As monogastric herbivores with fermentation occurring in the hindgut, rhinos should be particularly susceptible to obesity, as any highly digestible diet component will be digested in their small intestine (Clauss and Dierenfeld 2008). This has been especially suggested for the GOH rhino (Atkinson et al. 2004; Clauss et al. 2005; Heidegger et al. 2016) and for the white rhino (Clauss and Hatt 2006). However, to our knowledge, large‐scale surveys on body mass or body condition in zoo rhinos are still lacking. By contrast, some authors have suggested that black rhinos might, also due to their more nervous nature, not be as susceptible to obesity (Clauss and Hatt 2006; Radeke‐Auer et al. 2023). On the other hand, however, obesity‐induced insulin resistance features prominently in a theory linking overfeeding of black rhinos to one of their most prominent health problems – iron overload disorder (Schook et al. 2015), and elevated body condition has been linked to reduced reproductive success in this species (Edwards et al. 2015).

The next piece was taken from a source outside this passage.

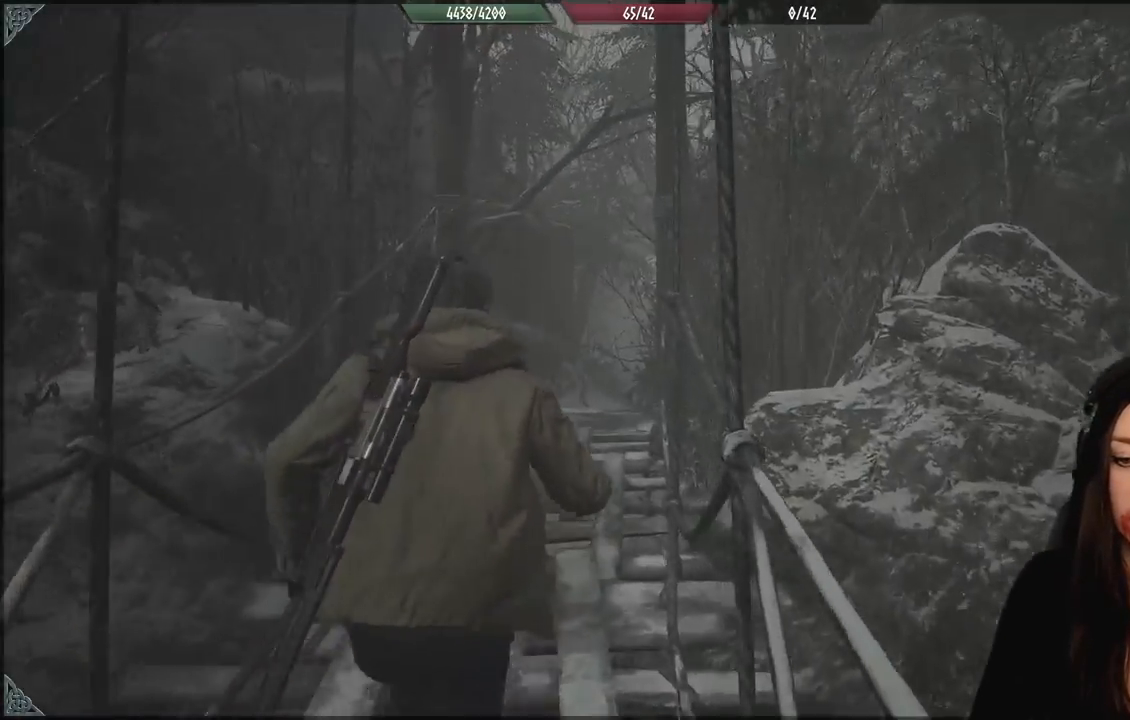
{"dt_ms": 500, "buttons": [], "left_stick": "up", "right_stick": "center", "events": [[167, "right_stick", "down"], [367, "right_stick", "center"]]}
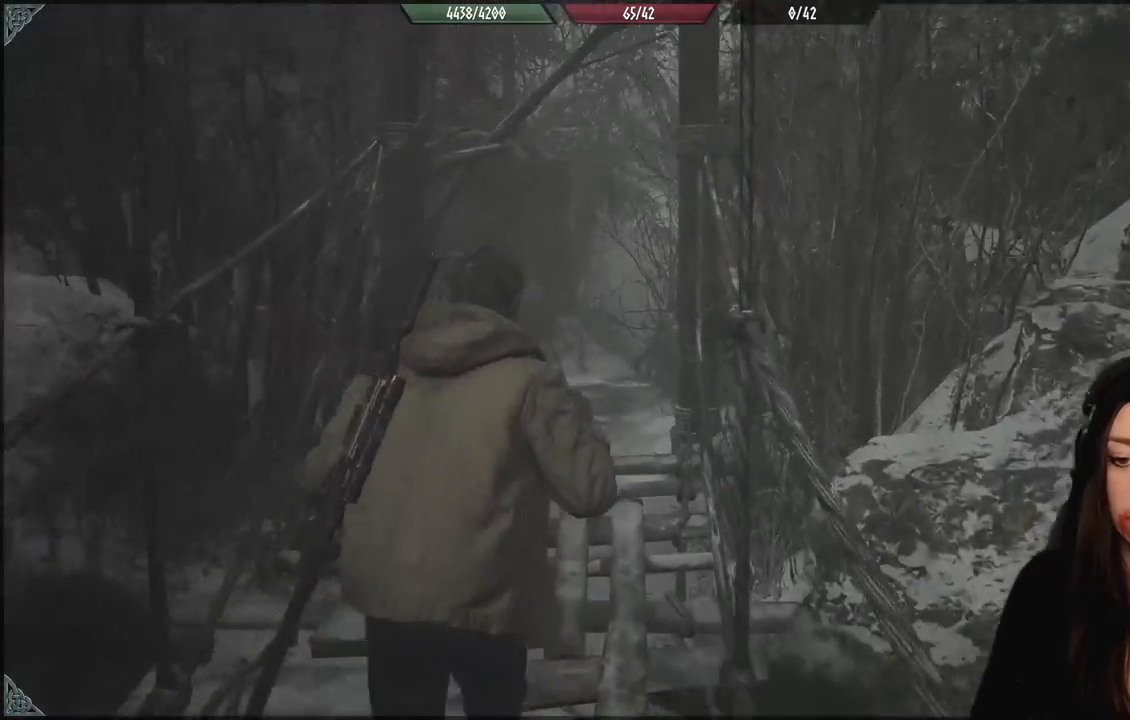
{"dt_ms": 500, "buttons": [], "left_stick": "up", "right_stick": "center", "events": []}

To assess to what degree the body mass of zoo‐managed rhinoceroses deviates from that reported for their free‐ranging conspecifics, we compared data collected from the global zoo community via the Species360 database with published literature reports. In doing so, we also realized how poor the basis of data on free‐ranging animals actually is.
Methods
2
As part of Species360 research data use agreement # 84212, we received data on body masses of rhinoceroses recorded in the Zoo Information Management System (ZIMS) and stored by Species360 in January 2024 (Table 1). The data were provided to us anonymized, giving each individual animal a unique, random identifier, indicating only the animal's sex, the body mass entered by a zoo and the corresponding age of the animal and the date of weighing, but not the identity of the reporting zoo or any additional information on the animals status (e.g. pregnancy, lactation, disease). As a data set that originates from contributions by a very large number of persons, these raw data are prone to include implausible and faulty entries. The data set was provided with an indication of which data points were considered outliers by several automated correction procedures inspired by Garand et al. (2024). These included the automatic flagging of entries above 7000 kg, of outliers based on percentiles of a sliding window along the age for juveniles and adults, of outliers based on the residuals of generalized additive models for each individual trajectory with at least 7 measurements, and of outliers based on the residuals of a common generalized additive model for all growth trajectories. Based on visual judgment, these procedures removed the majority of outliers from the data set. However, some evident outliers still remained (e.g., if an outlier occurred in a sliding window with very few measurements and hence biologically implausibly wide percentiles), which were removed manually from the datasets. The cleaned data set is provided as an online supplement.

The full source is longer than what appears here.